Given the spectacular interactions between Io and Jupiter — the moon plays a major role in shaping the planet’s magnetic field and contributes a cloud of particles originally produced by its volcanic activity — it’s all but inevitable that a recently discovered ‘rogue’ object would be compared to the duo. The rogue in question is SIMP J01365663+0933473, a planetary mass object of perhaps 12 Jupiter masses that is at the boundary between brown dwarf and planet. Between 12 and 13 Jupiter masses is considered to be the deuterium burning limit; i.e., above this, we would expect a gaseous object to be a deuterium-burning brown dwarf.

What an intriguing situation we find here.
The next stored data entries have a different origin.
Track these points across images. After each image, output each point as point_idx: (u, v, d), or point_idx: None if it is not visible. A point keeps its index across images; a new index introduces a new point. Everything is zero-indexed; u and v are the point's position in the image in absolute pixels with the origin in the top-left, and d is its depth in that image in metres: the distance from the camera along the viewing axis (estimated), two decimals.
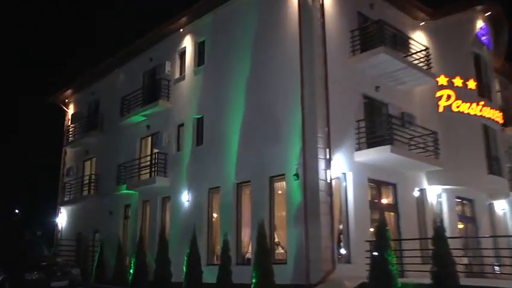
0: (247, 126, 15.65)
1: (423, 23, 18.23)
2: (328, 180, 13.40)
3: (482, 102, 17.85)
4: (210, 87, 17.64)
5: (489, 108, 18.06)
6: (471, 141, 17.29)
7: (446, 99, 17.42)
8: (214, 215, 16.72)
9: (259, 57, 15.84)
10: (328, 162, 13.50)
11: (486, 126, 18.00)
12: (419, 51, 16.97)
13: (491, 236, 17.54)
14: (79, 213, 23.77)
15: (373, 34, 15.50)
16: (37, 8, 48.83)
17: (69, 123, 26.15)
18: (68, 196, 24.48)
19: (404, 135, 15.18)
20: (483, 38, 18.89)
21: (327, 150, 13.56)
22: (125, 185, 19.81)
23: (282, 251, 14.20)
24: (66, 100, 27.01)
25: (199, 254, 14.34)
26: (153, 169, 18.92)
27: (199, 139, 17.71)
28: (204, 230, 16.35)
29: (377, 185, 15.30)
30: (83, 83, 25.10)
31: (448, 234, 11.12)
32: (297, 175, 13.58)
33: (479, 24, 18.89)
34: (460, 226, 17.49)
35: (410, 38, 17.17)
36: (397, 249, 13.34)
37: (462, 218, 17.76)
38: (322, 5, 14.67)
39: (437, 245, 10.62)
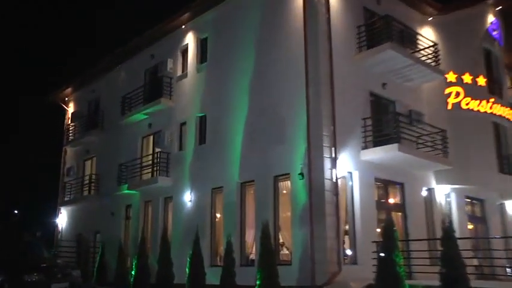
0: (251, 124, 15.67)
1: (431, 18, 18.19)
2: (334, 180, 13.41)
3: (492, 99, 17.79)
4: (213, 84, 17.67)
5: (500, 105, 17.99)
6: (481, 140, 17.24)
7: (455, 96, 17.37)
8: (218, 216, 16.77)
9: (263, 53, 15.85)
10: (333, 161, 13.51)
11: (497, 124, 17.94)
12: (428, 47, 16.93)
13: (502, 237, 17.49)
14: (79, 213, 23.87)
15: (380, 30, 15.48)
16: (37, 8, 49.22)
17: (69, 122, 26.26)
18: (68, 196, 24.58)
19: (412, 134, 15.16)
20: (494, 33, 18.82)
21: (333, 149, 13.57)
22: (126, 185, 19.89)
23: (287, 252, 14.23)
24: (66, 98, 27.11)
25: (202, 255, 14.40)
26: (155, 169, 18.98)
27: (202, 138, 17.75)
28: (207, 231, 16.40)
29: (384, 185, 15.30)
30: (83, 81, 25.20)
31: (457, 234, 11.06)
32: (301, 174, 13.60)
33: (490, 18, 18.81)
34: (470, 227, 17.46)
35: (418, 33, 17.13)
36: (404, 250, 13.35)
37: (472, 218, 17.72)
38: (327, 0, 14.66)
39: (446, 245, 10.60)
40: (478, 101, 17.44)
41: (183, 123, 18.70)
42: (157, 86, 19.98)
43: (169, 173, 18.59)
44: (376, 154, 14.37)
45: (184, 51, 19.56)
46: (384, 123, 15.34)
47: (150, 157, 19.63)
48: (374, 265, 11.57)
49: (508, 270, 14.65)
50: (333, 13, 14.73)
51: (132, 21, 39.51)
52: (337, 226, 13.13)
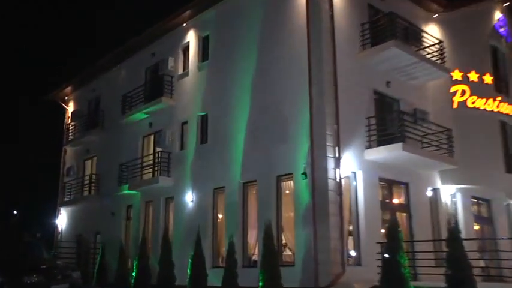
0: (254, 123, 15.70)
1: (437, 15, 18.18)
2: (338, 180, 13.41)
3: (499, 98, 17.77)
4: (215, 83, 17.70)
5: (507, 104, 17.96)
6: (487, 139, 17.22)
7: (461, 94, 17.36)
8: (220, 216, 16.80)
9: (265, 51, 15.87)
10: (337, 161, 13.53)
11: (503, 122, 17.92)
12: (433, 45, 16.92)
13: (509, 238, 17.45)
14: (79, 214, 23.93)
15: (384, 27, 15.48)
16: (37, 8, 49.51)
17: (69, 121, 26.32)
18: (68, 197, 24.66)
19: (416, 133, 15.16)
20: (501, 29, 18.79)
21: (336, 148, 13.58)
22: (127, 185, 19.94)
23: (290, 253, 14.25)
24: (66, 97, 27.18)
25: (204, 256, 14.44)
26: (155, 168, 19.03)
27: (203, 137, 17.78)
28: (209, 232, 16.44)
29: (388, 185, 15.30)
30: (83, 80, 25.25)
31: (463, 235, 11.10)
32: (305, 174, 13.62)
33: (497, 15, 18.79)
34: (476, 227, 17.43)
35: (423, 30, 17.12)
36: (409, 251, 13.32)
37: (478, 218, 17.70)
38: None
39: (452, 247, 10.61)
40: (484, 100, 17.42)
41: (185, 123, 18.73)
42: (158, 84, 20.01)
43: (170, 172, 18.63)
44: (380, 153, 14.37)
45: (186, 50, 19.58)
46: (388, 122, 15.34)
47: (151, 157, 19.69)
48: (378, 266, 11.61)
49: None
50: (336, 10, 14.74)
51: (132, 21, 39.73)
52: (341, 227, 13.13)
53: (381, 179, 14.80)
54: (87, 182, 23.61)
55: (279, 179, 14.72)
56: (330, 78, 14.06)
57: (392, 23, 15.35)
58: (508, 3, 19.05)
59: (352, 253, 13.81)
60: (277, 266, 12.50)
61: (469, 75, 17.53)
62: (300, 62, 14.41)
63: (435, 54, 16.84)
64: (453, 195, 16.98)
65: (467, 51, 17.86)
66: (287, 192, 14.68)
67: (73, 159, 25.57)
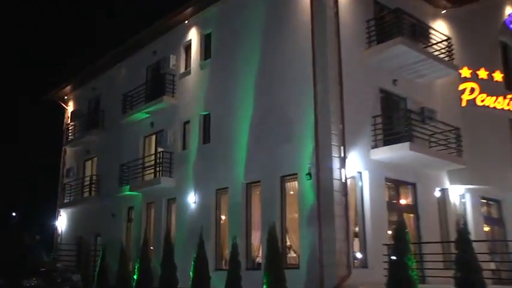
0: (257, 122, 15.71)
1: (445, 11, 18.13)
2: (343, 180, 13.42)
3: (510, 96, 17.72)
4: (217, 82, 17.72)
5: None
6: (497, 138, 17.18)
7: (469, 92, 17.32)
8: (223, 217, 16.83)
9: (269, 50, 15.88)
10: (342, 161, 13.53)
11: None
12: (441, 42, 16.89)
13: None
14: (80, 216, 24.01)
15: (391, 24, 15.46)
16: (37, 8, 49.89)
17: (69, 121, 26.41)
18: (68, 198, 24.74)
19: (424, 132, 15.14)
20: (511, 25, 18.72)
21: (342, 148, 13.58)
22: (128, 186, 19.99)
23: (294, 255, 14.27)
24: (66, 97, 27.27)
25: (206, 259, 14.45)
26: (157, 169, 19.08)
27: (206, 137, 17.81)
28: (212, 233, 16.47)
29: (395, 185, 15.29)
30: (83, 79, 25.33)
31: (472, 237, 11.06)
32: (309, 174, 13.62)
33: (508, 10, 18.73)
34: (486, 229, 17.37)
35: (430, 27, 17.09)
36: (417, 253, 13.34)
37: (488, 219, 17.65)
38: None
39: (461, 248, 10.57)
40: (494, 98, 17.38)
41: (187, 122, 18.77)
42: (159, 83, 20.05)
43: (172, 173, 18.67)
44: (386, 153, 14.36)
45: (188, 47, 19.62)
46: (395, 121, 15.32)
47: (153, 157, 19.73)
48: (385, 269, 11.61)
49: None
50: (341, 7, 14.73)
51: (132, 21, 39.96)
52: (347, 228, 13.13)
53: (387, 179, 14.79)
54: (87, 183, 23.68)
55: (283, 179, 14.73)
56: (335, 76, 14.05)
57: (398, 19, 15.33)
58: None
59: (358, 255, 13.80)
60: (282, 269, 12.51)
61: (478, 72, 17.48)
62: (304, 59, 14.41)
63: (443, 51, 16.80)
64: (462, 196, 16.95)
65: (477, 47, 17.81)
66: (291, 193, 14.69)
67: (73, 159, 25.65)
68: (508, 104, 17.60)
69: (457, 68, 16.91)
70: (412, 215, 15.46)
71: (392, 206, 14.88)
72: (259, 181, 15.36)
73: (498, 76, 17.66)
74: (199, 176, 17.51)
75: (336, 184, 13.29)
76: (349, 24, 14.91)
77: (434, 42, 16.84)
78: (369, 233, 13.81)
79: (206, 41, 18.83)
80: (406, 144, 14.07)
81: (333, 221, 12.99)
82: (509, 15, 18.70)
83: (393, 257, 11.02)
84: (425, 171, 15.77)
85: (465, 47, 17.66)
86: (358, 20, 15.28)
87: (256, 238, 15.28)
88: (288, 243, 14.54)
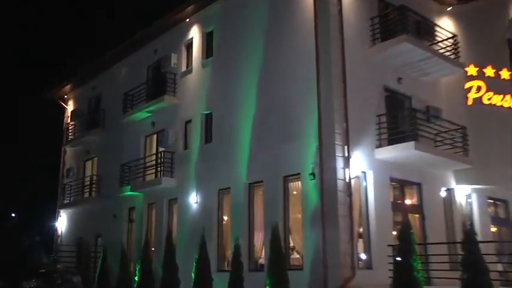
0: (260, 122, 15.72)
1: (450, 8, 18.09)
2: (347, 180, 13.41)
3: None
4: (219, 80, 17.73)
5: None
6: (504, 137, 17.12)
7: (476, 90, 17.28)
8: (225, 218, 16.84)
9: (271, 48, 15.88)
10: (346, 161, 13.52)
11: None
12: (446, 39, 16.84)
13: None
14: (80, 216, 24.06)
15: (395, 21, 15.44)
16: (37, 8, 50.20)
17: (69, 121, 26.45)
18: (68, 198, 24.79)
19: (429, 131, 15.12)
20: None
21: (345, 147, 13.57)
22: (129, 186, 20.02)
23: (298, 256, 14.27)
24: (65, 96, 27.33)
25: (209, 260, 14.47)
26: (158, 169, 19.10)
27: (208, 136, 17.83)
28: (214, 234, 16.48)
29: (400, 185, 15.28)
30: (83, 78, 25.37)
31: (479, 238, 11.06)
32: (313, 174, 13.62)
33: None
34: (493, 229, 17.34)
35: (435, 24, 17.06)
36: (422, 254, 13.30)
37: (495, 220, 17.62)
38: None
39: (468, 249, 10.57)
40: (501, 96, 17.33)
41: (188, 121, 18.79)
42: (160, 82, 20.07)
43: (173, 173, 18.70)
44: (391, 153, 14.35)
45: (189, 46, 19.63)
46: (400, 119, 15.31)
47: (154, 157, 19.75)
48: (390, 270, 11.63)
49: None
50: (345, 4, 14.71)
51: (132, 21, 40.13)
52: (351, 228, 13.13)
53: (392, 179, 14.77)
54: (87, 183, 23.72)
55: (286, 179, 14.73)
56: (339, 74, 14.05)
57: (403, 16, 15.31)
58: None
59: (363, 256, 13.80)
60: (285, 270, 12.52)
61: (484, 70, 17.44)
62: (307, 57, 14.41)
63: (449, 48, 16.76)
64: (468, 196, 16.92)
65: (483, 45, 17.76)
66: (295, 193, 14.69)
67: (73, 159, 25.71)
68: None
69: (463, 66, 16.87)
70: (417, 215, 15.43)
71: (397, 207, 14.87)
72: (261, 181, 15.37)
73: (505, 74, 17.60)
74: (201, 176, 17.52)
75: (340, 184, 13.28)
76: (352, 21, 14.89)
77: (439, 39, 16.79)
78: (374, 233, 13.80)
79: (208, 39, 18.84)
80: (411, 143, 14.05)
81: (336, 221, 12.98)
82: None
83: (398, 258, 11.05)
84: (431, 171, 15.75)
85: (471, 44, 17.62)
86: (362, 18, 15.26)
87: (259, 239, 15.28)
88: (291, 244, 14.54)
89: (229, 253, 15.50)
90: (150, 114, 20.37)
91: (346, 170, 13.47)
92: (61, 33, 50.08)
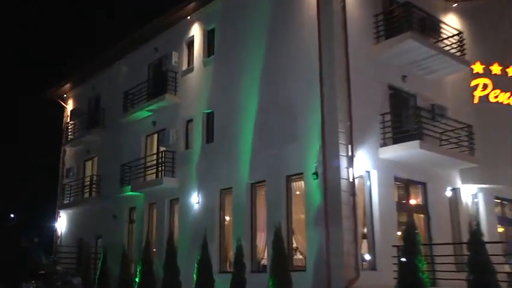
0: (262, 121, 15.74)
1: (456, 4, 18.08)
2: (351, 180, 13.42)
3: None
4: (221, 79, 17.76)
5: None
6: (511, 135, 17.11)
7: (482, 88, 17.27)
8: (227, 218, 16.88)
9: (274, 45, 15.90)
10: (350, 160, 13.53)
11: None
12: (452, 36, 16.85)
13: None
14: (80, 217, 24.13)
15: (400, 18, 15.45)
16: (37, 8, 50.51)
17: (68, 120, 26.51)
18: (68, 199, 24.85)
19: (434, 130, 15.12)
20: None
21: (349, 146, 13.59)
22: (130, 187, 20.06)
23: (301, 257, 14.30)
24: (65, 95, 27.39)
25: (210, 261, 14.51)
26: (159, 169, 19.13)
27: (209, 136, 17.86)
28: (216, 235, 16.51)
29: (404, 185, 15.28)
30: (83, 77, 25.42)
31: (486, 238, 11.06)
32: (316, 174, 13.64)
33: None
34: (500, 229, 17.34)
35: (441, 21, 17.05)
36: (428, 255, 13.35)
37: (502, 220, 17.62)
38: None
39: (474, 250, 10.56)
40: (508, 94, 17.33)
41: (189, 121, 18.82)
42: (161, 81, 20.11)
43: (175, 173, 18.73)
44: (396, 152, 14.35)
45: (190, 44, 19.66)
46: (404, 118, 15.29)
47: (155, 157, 19.79)
48: (395, 271, 11.63)
49: None
50: (349, 1, 14.72)
51: (132, 21, 40.31)
52: (355, 229, 13.15)
53: (396, 179, 14.78)
54: (87, 183, 23.78)
55: (289, 179, 14.75)
56: (342, 72, 14.05)
57: (408, 13, 15.31)
58: None
59: (367, 257, 13.82)
60: (288, 271, 12.54)
61: (491, 67, 17.43)
62: (310, 55, 14.42)
63: (454, 46, 16.75)
64: (474, 196, 16.92)
65: (489, 42, 17.75)
66: (298, 193, 14.71)
67: (73, 159, 25.77)
68: None
69: (469, 64, 16.87)
70: (422, 215, 15.45)
71: (402, 206, 14.87)
72: (264, 181, 15.39)
73: None
74: (203, 176, 17.55)
75: (344, 184, 13.30)
76: (356, 18, 14.90)
77: (445, 36, 16.79)
78: (378, 234, 13.81)
79: (209, 37, 18.86)
80: (416, 142, 14.06)
81: (340, 221, 13.00)
82: None
83: (403, 259, 11.05)
84: (436, 170, 15.75)
85: (477, 41, 17.61)
86: (366, 15, 15.27)
87: (262, 240, 15.31)
88: (294, 245, 14.56)
89: (231, 254, 15.54)
90: (150, 113, 20.41)
91: (350, 169, 13.48)
92: (61, 32, 50.49)
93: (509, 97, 17.32)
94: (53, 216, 26.25)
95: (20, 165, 37.39)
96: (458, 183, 16.54)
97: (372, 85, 14.73)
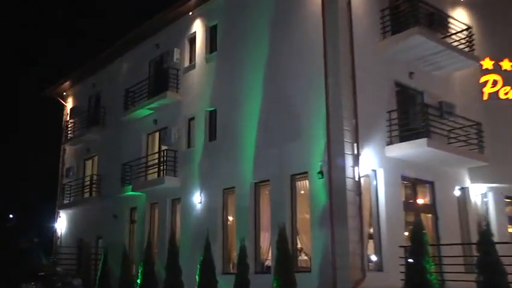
0: (265, 119, 15.74)
1: None
2: (356, 179, 13.41)
3: None
4: (224, 76, 17.76)
5: None
6: None
7: (492, 85, 17.22)
8: (230, 218, 16.89)
9: (277, 42, 15.89)
10: (356, 158, 13.52)
11: None
12: (460, 31, 16.79)
13: None
14: (80, 217, 24.19)
15: (406, 13, 15.41)
16: (37, 8, 50.92)
17: (68, 119, 26.57)
18: (68, 199, 24.92)
19: (442, 127, 15.09)
20: None
21: (355, 144, 13.57)
22: (130, 186, 20.10)
23: (306, 257, 14.30)
24: (64, 93, 27.45)
25: (213, 262, 14.53)
26: (161, 168, 19.16)
27: (212, 134, 17.87)
28: (219, 235, 16.53)
29: (412, 184, 15.26)
30: (83, 74, 25.47)
31: (496, 238, 11.04)
32: (321, 173, 13.63)
33: None
34: (511, 229, 17.28)
35: (449, 16, 17.00)
36: (435, 256, 13.32)
37: None
38: None
39: (484, 251, 10.54)
40: None
41: (192, 119, 18.83)
42: (162, 78, 20.13)
43: (177, 172, 18.75)
44: (403, 150, 14.33)
45: (192, 40, 19.67)
46: (411, 116, 15.28)
47: (156, 155, 19.83)
48: (402, 272, 11.62)
49: None
50: None
51: (133, 17, 40.54)
52: (361, 229, 13.14)
53: (403, 178, 14.76)
54: (87, 183, 23.84)
55: (294, 178, 14.75)
56: (348, 69, 14.04)
57: (415, 8, 15.28)
58: None
59: (373, 257, 13.81)
60: (292, 272, 12.54)
61: (501, 63, 17.38)
62: (314, 52, 14.41)
63: (463, 41, 16.69)
64: (484, 195, 16.87)
65: (500, 37, 17.69)
66: (302, 192, 14.71)
67: (73, 158, 25.83)
68: None
69: (478, 59, 16.80)
70: (430, 215, 15.42)
71: (409, 206, 14.85)
72: (268, 180, 15.39)
73: None
74: (205, 175, 17.57)
75: (349, 183, 13.28)
76: (362, 14, 14.87)
77: (453, 32, 16.73)
78: (384, 234, 13.79)
79: (212, 34, 18.86)
80: (424, 140, 14.03)
81: (346, 221, 12.99)
82: None
83: (410, 260, 11.04)
84: (444, 169, 15.72)
85: (487, 36, 17.55)
86: (371, 10, 15.24)
87: (266, 240, 15.32)
88: (299, 246, 14.57)
89: (234, 255, 15.55)
90: (152, 112, 20.44)
91: (356, 168, 13.47)
92: (61, 31, 50.83)
93: None
94: (53, 217, 26.34)
95: (19, 165, 37.57)
96: (467, 182, 16.50)
97: (378, 82, 14.70)
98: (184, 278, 15.42)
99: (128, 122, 21.51)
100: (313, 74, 14.42)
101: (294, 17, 15.56)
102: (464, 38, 16.79)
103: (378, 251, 13.80)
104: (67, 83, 26.72)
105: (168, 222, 18.87)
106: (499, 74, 17.29)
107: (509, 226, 17.12)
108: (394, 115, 14.81)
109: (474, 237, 13.45)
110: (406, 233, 13.56)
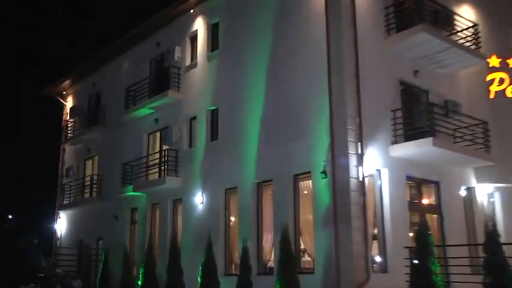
0: (268, 117, 15.75)
1: None
2: (360, 179, 13.40)
3: None
4: (226, 74, 17.78)
5: None
6: None
7: (498, 83, 17.12)
8: (232, 219, 16.91)
9: (280, 39, 15.90)
10: (360, 158, 13.51)
11: None
12: (466, 29, 16.78)
13: None
14: (80, 218, 24.24)
15: (411, 10, 15.38)
16: (37, 8, 51.19)
17: (68, 118, 26.62)
18: (68, 199, 24.98)
19: (448, 126, 15.07)
20: None
21: (359, 144, 13.57)
22: (131, 186, 20.13)
23: (309, 258, 14.30)
24: (64, 92, 27.51)
25: (215, 263, 14.57)
26: (162, 168, 19.19)
27: (214, 133, 17.89)
28: (221, 236, 16.54)
29: (417, 184, 15.25)
30: (83, 73, 25.52)
31: (503, 239, 11.02)
32: (324, 173, 13.63)
33: None
34: None
35: (455, 13, 16.98)
36: (441, 257, 13.32)
37: None
38: None
39: (490, 252, 10.55)
40: None
41: (193, 118, 18.85)
42: (164, 77, 20.16)
43: (178, 172, 18.78)
44: (407, 149, 14.31)
45: (194, 38, 19.69)
46: (416, 115, 15.27)
47: (157, 155, 19.85)
48: (406, 273, 11.62)
49: None
50: None
51: (133, 15, 40.69)
52: (365, 230, 13.13)
53: (408, 178, 14.75)
54: (88, 183, 23.89)
55: (297, 178, 14.75)
56: (352, 67, 14.03)
57: (420, 5, 15.26)
58: None
59: (378, 259, 13.82)
60: (295, 273, 12.58)
61: (508, 61, 17.24)
62: (318, 50, 14.40)
63: (469, 39, 16.69)
64: (490, 195, 16.87)
65: (506, 34, 17.64)
66: (305, 192, 14.72)
67: (73, 158, 25.88)
68: None
69: (484, 57, 16.75)
70: (435, 215, 15.42)
71: (414, 206, 14.84)
72: (270, 180, 15.40)
73: None
74: (207, 175, 17.58)
75: (353, 183, 13.28)
76: (366, 11, 14.86)
77: (459, 29, 16.73)
78: (389, 235, 13.79)
79: (213, 32, 18.88)
80: (429, 139, 14.01)
81: (349, 222, 12.99)
82: None
83: (415, 261, 11.04)
84: (450, 168, 15.70)
85: (493, 34, 17.54)
86: (376, 7, 15.23)
87: (268, 241, 15.33)
88: (302, 246, 14.57)
89: (236, 256, 15.56)
90: (153, 111, 20.46)
91: (360, 168, 13.47)
92: (60, 32, 51.12)
93: None
94: (53, 217, 26.40)
95: (19, 166, 37.65)
96: (473, 182, 16.49)
97: (382, 80, 14.70)
98: (186, 279, 15.46)
99: (129, 121, 21.55)
100: (316, 72, 14.41)
101: (297, 14, 15.56)
102: (470, 36, 16.77)
103: (382, 252, 13.80)
104: (67, 82, 26.78)
105: (169, 223, 18.90)
106: (505, 72, 17.18)
107: None
108: (399, 114, 14.80)
109: (480, 238, 13.42)
110: (411, 234, 13.53)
Originally found in data collected by the Very Large Array, SIMP J01365663+0933473 (which I’ll now mercifully shorten, as per the paper, to SIMP0136) has a magnetic field some 200 times stronger than Jupiter’s. The discovery marked the first radio detection of a possibly planetary mass object beyond our Solar System, as well as the first measurement of the magnetic field of such an object. SIMP0136 is presented as part of a broader study examining five known radio-emitting brown dwarfs observed at the VLA.

Some brown dwarfs have previously been found to have auroras, not dissimilar to those we’ve found in our own Solar System’s gas giant planets. But how they are produced here is an interesting question. The spectacular auroral displays that can enliven winter skies on Earth are the result of our planet’s magnetic field interacting with the solar wind. SIMP0136, 20 light years out, is unaccompanied by any star. Thus the Io comparison — we may be looking at an orbiting planet (or moon, depending on what the primary object is) interacting with its magnetic field.

Image: Artist’s conception of SIMP J01365663+0933473, an object with 12.7 times the mass of Jupiter, but a magnetic field 200 times more powerful than Jupiter’s. This object is 20 light-years from Earth. Credit: Caltech/Chuck Carter; NRAO/AUI/NSF.

The lead author of today’s paper on this object is graduate student Melodie Kao, recently at Caltech, and now a postdoc at Arizona State University. Kao points out in this NRAO news release that SIMP0136 can help us understand magnetic processes on both stars and planets. Radio flaring was first observed in a brown dwarf in 2001, providing evidence for strong magnetic activity.

In fact, the original detection of SIMP0136 was as part of a study into brown dwarf magnetic fields and radio emission in cool objects, but SIMP0136 itself was then thought to be considerably older than it turns out to be. Last year an independent team headed by Jonathan Gagné discovered that it was part of the young Carina-Near moving group, and determined that its mass was 12.7 times that of Jupiter, with a radius 1.22 times that of the gas giant. All the brown dwarfs surveyed here turn out to be rapid rotators, with rotation periods between ?1.44 and 2.88 hours. The authors suggest a rotation period of 2.3895±0.0005 for SIMP0136.

At 200 million years old (the projected age of the Carina-Near moving group), with a surface temperature of about 825 degrees Celsius (well below our Sun’s surface temperature of 5,500 degrees C), SIMP0136 looked more and more like a free-floating planet. It should be useful as we examine the production of magnetic fields in both brown dwarfs and exoplanets, along with the auroral activity they can generate. And here’s an interesting follow-up. Are we looking at a new way to detect a particular kind of exoplanet? From the paper:

…SIMP0136…was recently found to be a member of a nearby ?200 Myr moving group. This new age constraint reduces its estimated mass to a mere 12.7 ± 1.0 MJ, possibly making SIMP0136 the first known planetary mass object detected in the radio. If SIMP0136 is indeed a field exoplanet, its detection demonstrates that auroral radio emission can open a new avenue to detecting exoplanets, including elusive rogue planets.

The paper is Kao et al., “The Strongest Magnetic Fields on the Coolest Brown Dwarfs,” Astrophysical Journal Vol. 237, No. 2 (31 July 2018). Abstract / preprint. Gagné and team’s work is Gagné et al., “SIMP J013656.5+093347 Is Likely a Planetary-mass Object in the Carina-Near Moving Group,” Astrophysical Journal Letters Vol. 841, No. 1 (15 May 2017). Abstract available.